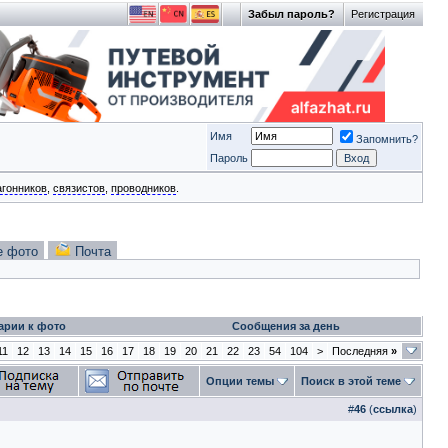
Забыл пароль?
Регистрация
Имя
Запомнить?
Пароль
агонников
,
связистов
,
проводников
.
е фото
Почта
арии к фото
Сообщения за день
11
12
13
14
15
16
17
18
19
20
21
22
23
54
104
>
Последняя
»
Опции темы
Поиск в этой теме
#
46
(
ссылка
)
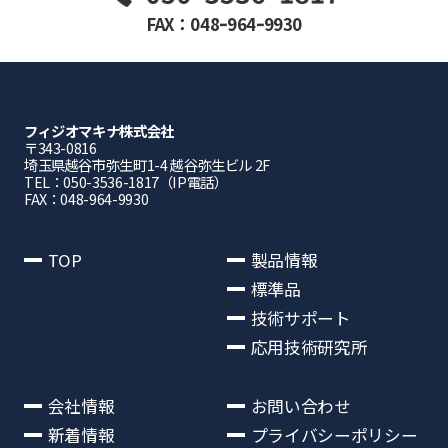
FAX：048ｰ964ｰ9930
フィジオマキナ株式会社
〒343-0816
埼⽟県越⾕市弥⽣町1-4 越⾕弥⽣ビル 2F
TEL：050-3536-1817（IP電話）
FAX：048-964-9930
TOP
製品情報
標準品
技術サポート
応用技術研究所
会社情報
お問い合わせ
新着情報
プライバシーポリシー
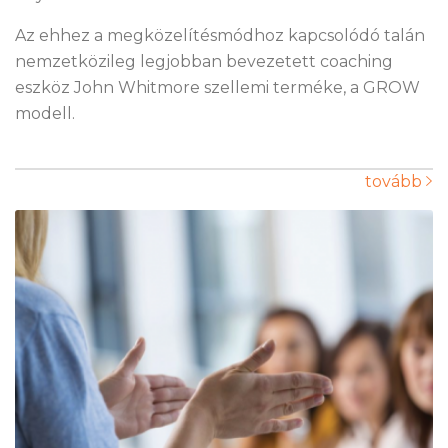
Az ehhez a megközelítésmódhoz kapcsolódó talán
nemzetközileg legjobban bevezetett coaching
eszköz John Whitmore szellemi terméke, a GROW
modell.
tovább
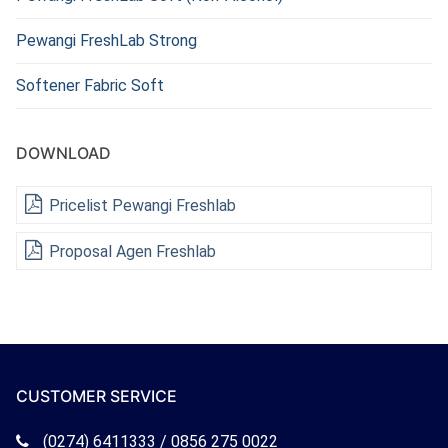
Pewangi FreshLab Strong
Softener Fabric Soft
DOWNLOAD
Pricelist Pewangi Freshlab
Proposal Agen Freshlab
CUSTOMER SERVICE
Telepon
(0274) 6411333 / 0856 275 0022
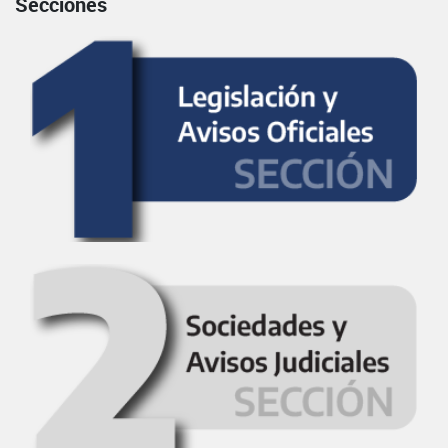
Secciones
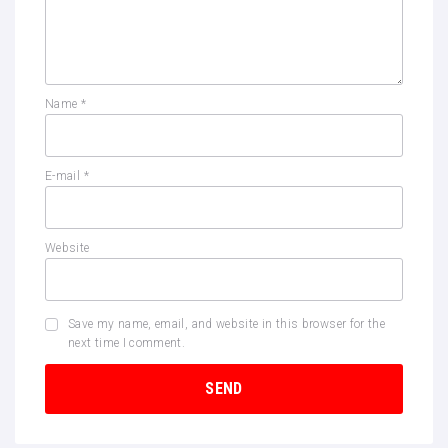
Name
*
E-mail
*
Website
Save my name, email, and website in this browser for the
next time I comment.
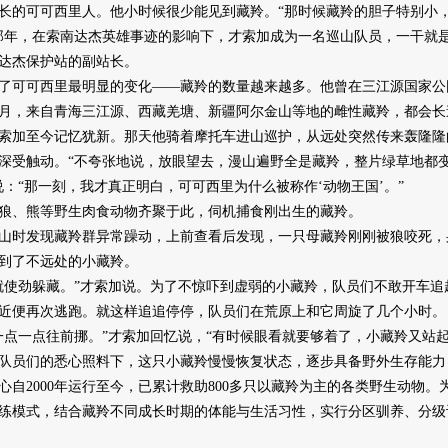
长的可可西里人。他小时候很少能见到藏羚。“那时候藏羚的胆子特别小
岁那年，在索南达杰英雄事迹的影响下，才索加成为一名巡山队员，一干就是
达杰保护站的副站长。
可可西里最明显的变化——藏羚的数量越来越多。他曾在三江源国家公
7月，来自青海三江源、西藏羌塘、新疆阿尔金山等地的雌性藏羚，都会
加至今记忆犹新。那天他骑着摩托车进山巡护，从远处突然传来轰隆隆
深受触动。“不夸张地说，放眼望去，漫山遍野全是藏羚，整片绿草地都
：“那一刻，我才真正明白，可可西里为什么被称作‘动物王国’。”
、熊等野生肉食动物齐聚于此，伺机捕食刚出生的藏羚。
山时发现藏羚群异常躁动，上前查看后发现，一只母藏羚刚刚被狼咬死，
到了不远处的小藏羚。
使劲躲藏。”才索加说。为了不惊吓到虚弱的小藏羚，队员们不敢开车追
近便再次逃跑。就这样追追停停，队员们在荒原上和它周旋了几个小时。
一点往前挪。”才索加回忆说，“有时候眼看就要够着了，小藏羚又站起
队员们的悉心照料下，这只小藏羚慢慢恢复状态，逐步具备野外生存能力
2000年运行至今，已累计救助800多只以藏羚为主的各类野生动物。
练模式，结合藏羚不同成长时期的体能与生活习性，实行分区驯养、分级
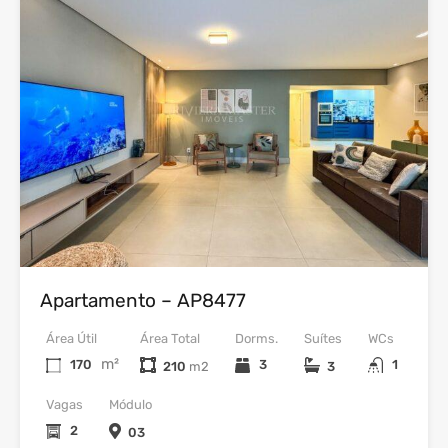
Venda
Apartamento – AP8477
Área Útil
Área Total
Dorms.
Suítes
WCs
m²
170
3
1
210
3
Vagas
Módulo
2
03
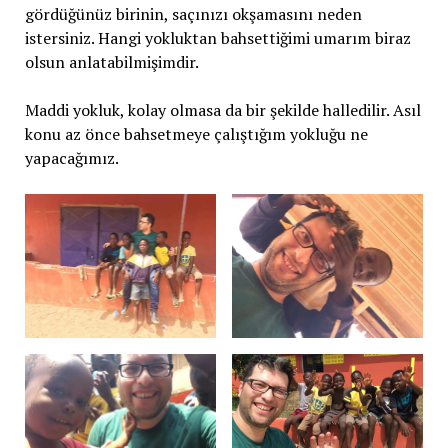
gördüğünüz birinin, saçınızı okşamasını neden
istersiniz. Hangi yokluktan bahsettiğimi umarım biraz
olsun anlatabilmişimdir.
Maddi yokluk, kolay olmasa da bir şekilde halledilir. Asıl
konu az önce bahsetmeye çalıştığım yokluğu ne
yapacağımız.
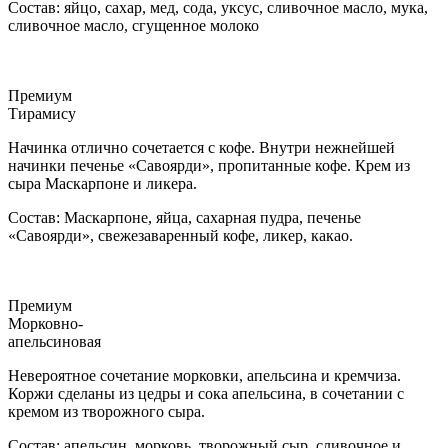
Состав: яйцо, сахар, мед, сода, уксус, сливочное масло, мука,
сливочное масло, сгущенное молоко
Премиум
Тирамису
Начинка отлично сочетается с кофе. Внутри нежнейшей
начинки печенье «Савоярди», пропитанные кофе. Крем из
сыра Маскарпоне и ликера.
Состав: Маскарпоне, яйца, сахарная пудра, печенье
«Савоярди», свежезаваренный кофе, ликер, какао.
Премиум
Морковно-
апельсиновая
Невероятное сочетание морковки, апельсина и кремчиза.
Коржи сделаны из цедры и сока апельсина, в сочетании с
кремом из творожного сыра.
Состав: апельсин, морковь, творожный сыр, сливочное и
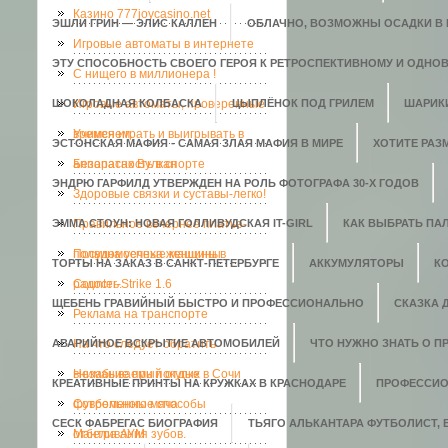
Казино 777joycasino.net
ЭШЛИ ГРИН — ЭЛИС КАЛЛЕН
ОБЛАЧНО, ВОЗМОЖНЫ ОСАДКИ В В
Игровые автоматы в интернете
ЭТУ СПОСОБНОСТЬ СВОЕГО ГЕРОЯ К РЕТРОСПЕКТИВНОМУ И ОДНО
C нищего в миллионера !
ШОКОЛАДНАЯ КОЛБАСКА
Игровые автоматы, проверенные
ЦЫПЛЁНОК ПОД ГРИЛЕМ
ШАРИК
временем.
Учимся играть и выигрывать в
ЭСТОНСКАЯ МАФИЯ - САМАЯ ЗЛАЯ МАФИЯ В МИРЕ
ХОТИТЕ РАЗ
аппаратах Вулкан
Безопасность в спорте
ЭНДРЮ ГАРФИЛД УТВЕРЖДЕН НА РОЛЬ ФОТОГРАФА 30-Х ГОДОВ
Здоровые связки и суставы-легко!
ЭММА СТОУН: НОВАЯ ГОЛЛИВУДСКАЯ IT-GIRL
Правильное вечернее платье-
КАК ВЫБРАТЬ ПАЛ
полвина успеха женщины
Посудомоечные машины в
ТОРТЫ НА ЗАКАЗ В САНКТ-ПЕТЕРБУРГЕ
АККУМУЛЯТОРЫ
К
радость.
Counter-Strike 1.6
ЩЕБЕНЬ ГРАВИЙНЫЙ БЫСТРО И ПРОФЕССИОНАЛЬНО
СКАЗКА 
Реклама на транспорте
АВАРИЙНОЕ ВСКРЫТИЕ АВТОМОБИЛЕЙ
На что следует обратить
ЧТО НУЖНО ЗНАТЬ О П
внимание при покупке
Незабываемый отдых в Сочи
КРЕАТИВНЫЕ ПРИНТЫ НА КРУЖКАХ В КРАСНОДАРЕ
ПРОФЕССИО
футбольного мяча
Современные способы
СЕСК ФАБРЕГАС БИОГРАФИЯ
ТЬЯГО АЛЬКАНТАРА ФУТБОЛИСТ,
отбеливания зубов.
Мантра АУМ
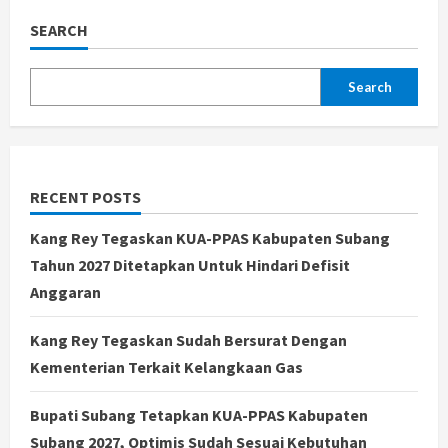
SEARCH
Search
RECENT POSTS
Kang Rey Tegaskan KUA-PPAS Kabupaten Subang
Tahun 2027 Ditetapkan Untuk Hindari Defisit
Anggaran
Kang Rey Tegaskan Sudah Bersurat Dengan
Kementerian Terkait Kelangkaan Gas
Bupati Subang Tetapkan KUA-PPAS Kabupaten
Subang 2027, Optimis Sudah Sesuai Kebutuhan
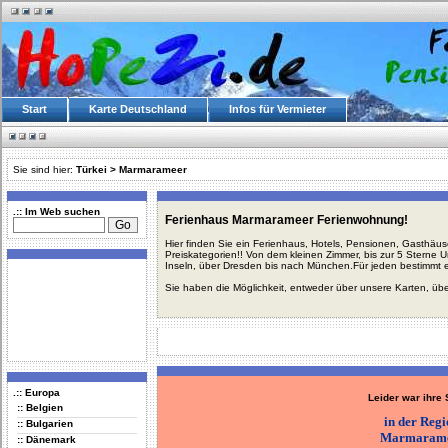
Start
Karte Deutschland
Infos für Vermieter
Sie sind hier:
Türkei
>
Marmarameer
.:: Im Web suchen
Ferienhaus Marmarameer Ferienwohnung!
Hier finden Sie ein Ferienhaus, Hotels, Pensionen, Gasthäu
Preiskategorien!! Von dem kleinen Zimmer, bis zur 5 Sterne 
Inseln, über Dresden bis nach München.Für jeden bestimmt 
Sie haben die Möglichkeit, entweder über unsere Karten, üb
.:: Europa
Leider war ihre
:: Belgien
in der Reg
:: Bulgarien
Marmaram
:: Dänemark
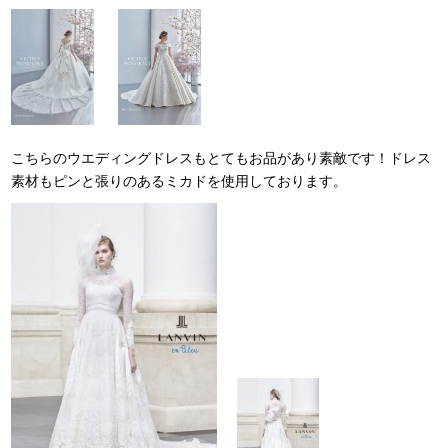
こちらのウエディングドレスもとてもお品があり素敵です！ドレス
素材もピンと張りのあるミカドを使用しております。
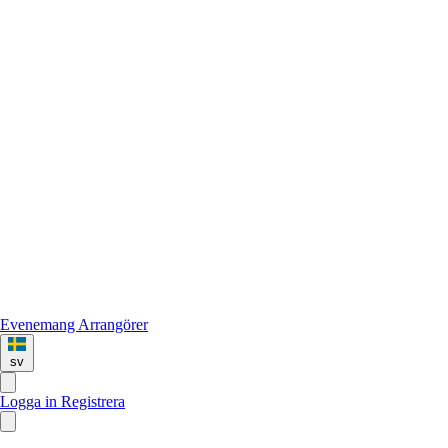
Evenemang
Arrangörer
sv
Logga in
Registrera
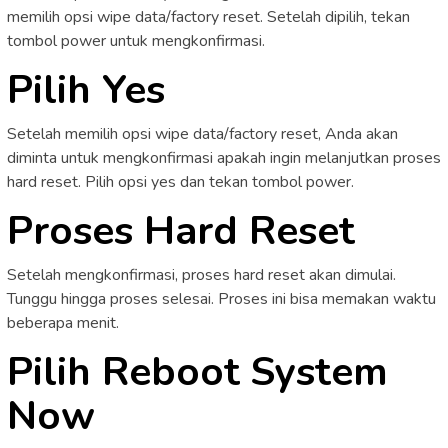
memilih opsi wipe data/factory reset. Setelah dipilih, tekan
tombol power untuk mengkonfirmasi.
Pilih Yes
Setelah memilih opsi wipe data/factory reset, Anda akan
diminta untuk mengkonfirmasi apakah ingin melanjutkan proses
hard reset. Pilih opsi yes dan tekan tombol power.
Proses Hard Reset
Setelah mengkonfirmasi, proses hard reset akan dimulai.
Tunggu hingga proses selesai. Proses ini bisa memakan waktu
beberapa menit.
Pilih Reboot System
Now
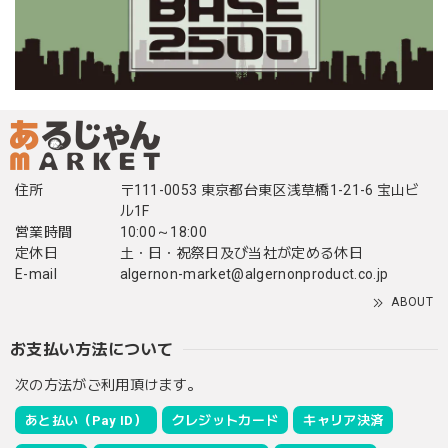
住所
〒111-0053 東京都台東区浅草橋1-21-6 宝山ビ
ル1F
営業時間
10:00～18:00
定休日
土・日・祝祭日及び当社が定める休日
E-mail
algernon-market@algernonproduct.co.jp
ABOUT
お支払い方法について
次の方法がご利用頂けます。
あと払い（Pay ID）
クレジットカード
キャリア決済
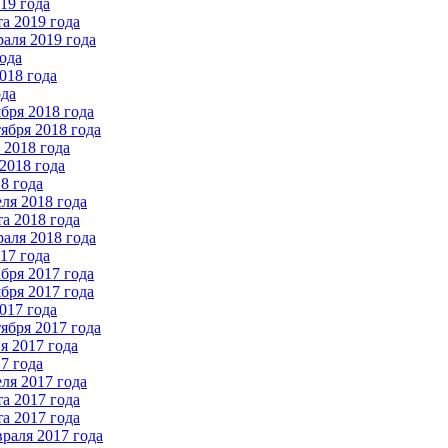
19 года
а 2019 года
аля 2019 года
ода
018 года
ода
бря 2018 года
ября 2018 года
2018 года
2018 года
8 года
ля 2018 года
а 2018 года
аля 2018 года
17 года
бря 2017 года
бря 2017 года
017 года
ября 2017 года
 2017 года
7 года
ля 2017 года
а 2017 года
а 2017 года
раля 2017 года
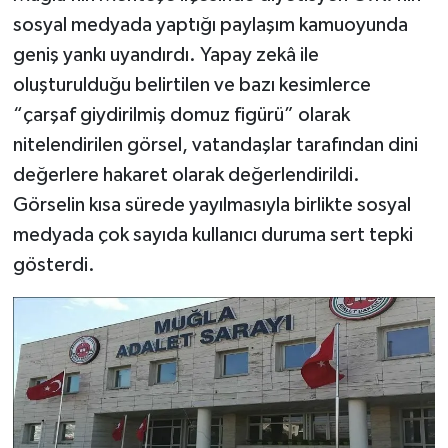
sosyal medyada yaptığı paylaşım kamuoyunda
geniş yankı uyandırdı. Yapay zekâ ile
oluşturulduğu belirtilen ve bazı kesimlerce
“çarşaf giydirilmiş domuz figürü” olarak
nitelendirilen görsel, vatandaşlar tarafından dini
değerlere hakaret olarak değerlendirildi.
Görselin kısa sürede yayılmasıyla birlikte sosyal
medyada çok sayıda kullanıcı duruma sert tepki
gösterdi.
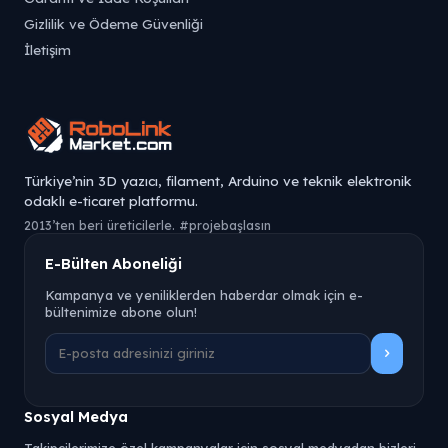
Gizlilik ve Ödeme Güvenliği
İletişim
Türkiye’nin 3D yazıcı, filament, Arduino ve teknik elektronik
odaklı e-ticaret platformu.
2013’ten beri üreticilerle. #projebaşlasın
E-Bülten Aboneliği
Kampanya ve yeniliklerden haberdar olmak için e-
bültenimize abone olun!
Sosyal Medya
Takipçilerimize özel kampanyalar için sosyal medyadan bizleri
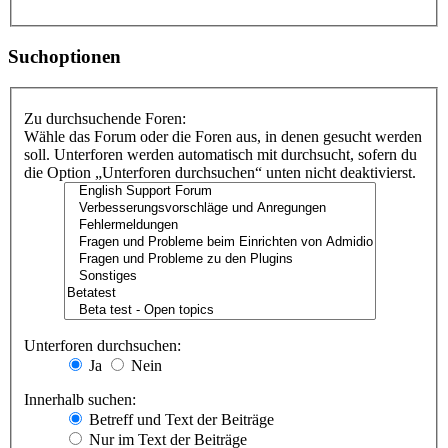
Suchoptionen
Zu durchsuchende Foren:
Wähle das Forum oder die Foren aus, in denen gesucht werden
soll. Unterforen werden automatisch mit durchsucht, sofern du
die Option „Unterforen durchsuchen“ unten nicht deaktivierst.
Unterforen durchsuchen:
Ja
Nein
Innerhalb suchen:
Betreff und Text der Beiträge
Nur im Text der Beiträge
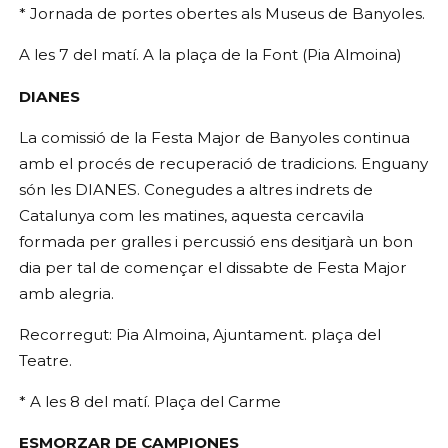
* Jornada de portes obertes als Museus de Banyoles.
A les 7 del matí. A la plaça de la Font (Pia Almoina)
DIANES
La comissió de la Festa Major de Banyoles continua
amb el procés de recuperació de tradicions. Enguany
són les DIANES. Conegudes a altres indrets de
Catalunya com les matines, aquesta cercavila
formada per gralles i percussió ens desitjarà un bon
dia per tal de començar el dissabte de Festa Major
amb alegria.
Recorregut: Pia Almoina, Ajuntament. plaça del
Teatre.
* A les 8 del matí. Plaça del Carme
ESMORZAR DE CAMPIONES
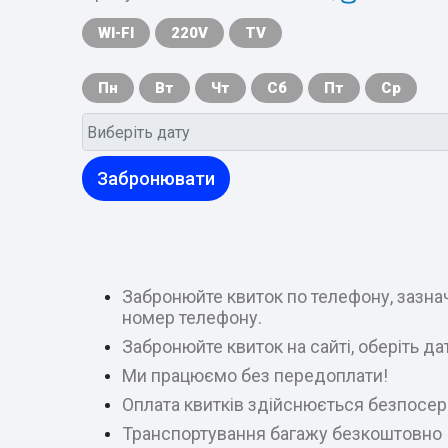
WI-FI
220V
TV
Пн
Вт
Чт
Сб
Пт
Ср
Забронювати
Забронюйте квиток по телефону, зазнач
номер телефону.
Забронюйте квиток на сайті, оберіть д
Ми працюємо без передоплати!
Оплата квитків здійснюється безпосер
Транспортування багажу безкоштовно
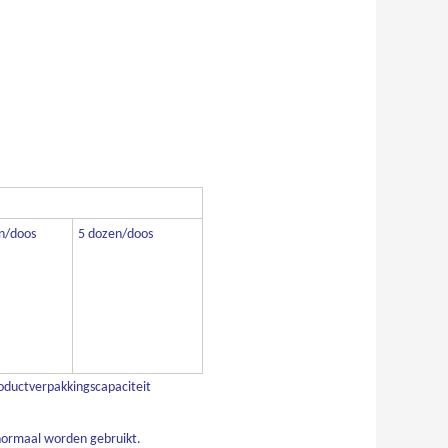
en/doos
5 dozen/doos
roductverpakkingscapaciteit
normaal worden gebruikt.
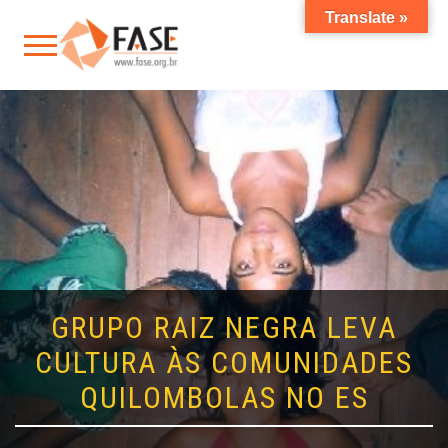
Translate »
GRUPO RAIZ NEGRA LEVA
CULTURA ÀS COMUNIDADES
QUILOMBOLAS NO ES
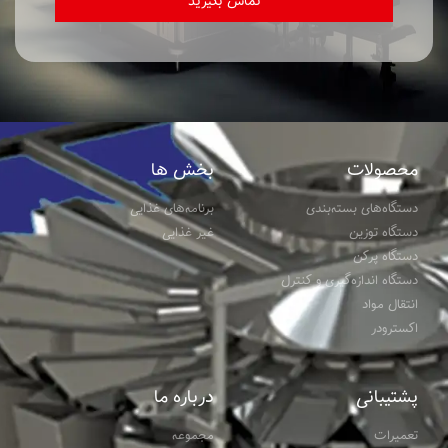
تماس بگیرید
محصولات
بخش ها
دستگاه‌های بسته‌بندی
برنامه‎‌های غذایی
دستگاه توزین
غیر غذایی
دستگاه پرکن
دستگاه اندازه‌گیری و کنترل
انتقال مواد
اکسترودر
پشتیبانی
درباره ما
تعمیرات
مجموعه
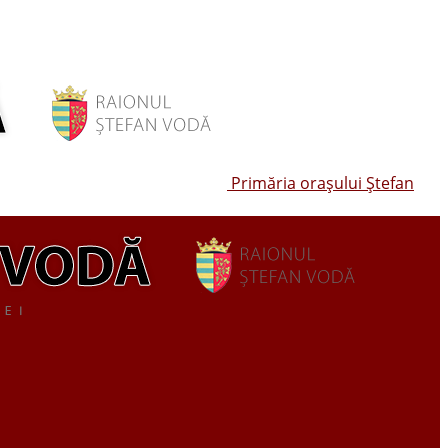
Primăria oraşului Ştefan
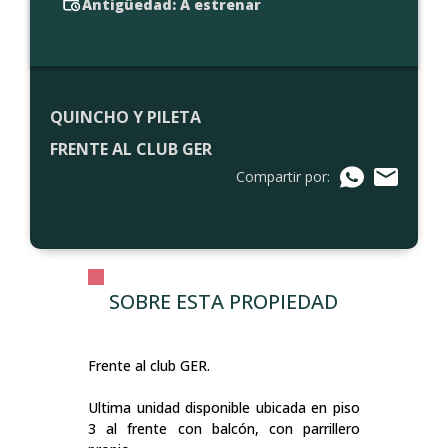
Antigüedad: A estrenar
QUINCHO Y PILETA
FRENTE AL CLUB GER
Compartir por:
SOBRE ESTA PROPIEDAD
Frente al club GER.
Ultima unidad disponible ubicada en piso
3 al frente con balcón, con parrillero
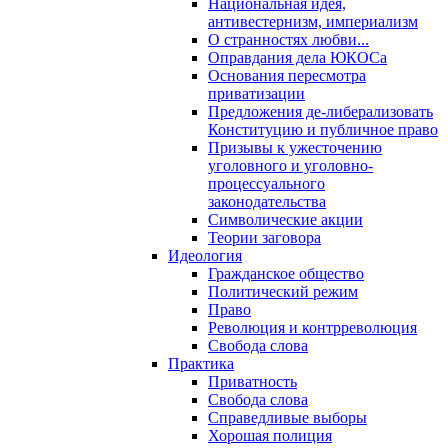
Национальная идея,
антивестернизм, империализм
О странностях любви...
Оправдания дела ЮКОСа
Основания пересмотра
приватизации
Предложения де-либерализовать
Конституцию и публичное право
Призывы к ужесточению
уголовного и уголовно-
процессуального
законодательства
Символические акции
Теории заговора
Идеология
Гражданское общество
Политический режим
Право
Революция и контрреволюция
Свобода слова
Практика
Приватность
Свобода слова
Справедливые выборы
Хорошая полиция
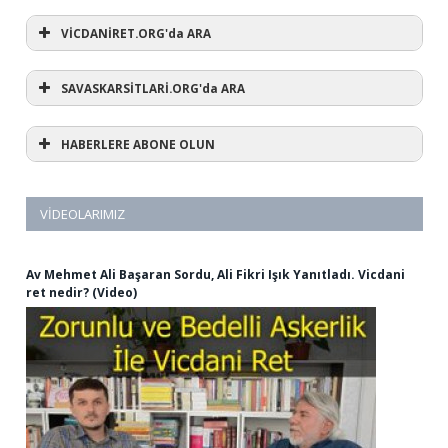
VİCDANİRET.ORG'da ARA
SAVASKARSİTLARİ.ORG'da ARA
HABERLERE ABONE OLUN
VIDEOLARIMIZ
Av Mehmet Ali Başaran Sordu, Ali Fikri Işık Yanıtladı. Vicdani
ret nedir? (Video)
..............................
How to complete this task: Show each line of the material that includes the string "печенье" by copying it.

Exercise result:
начинки печенье «Савоярди», пропитанные кофе. Крем из
Состав: Маскарпоне, яйца, сахарная пудра, печенье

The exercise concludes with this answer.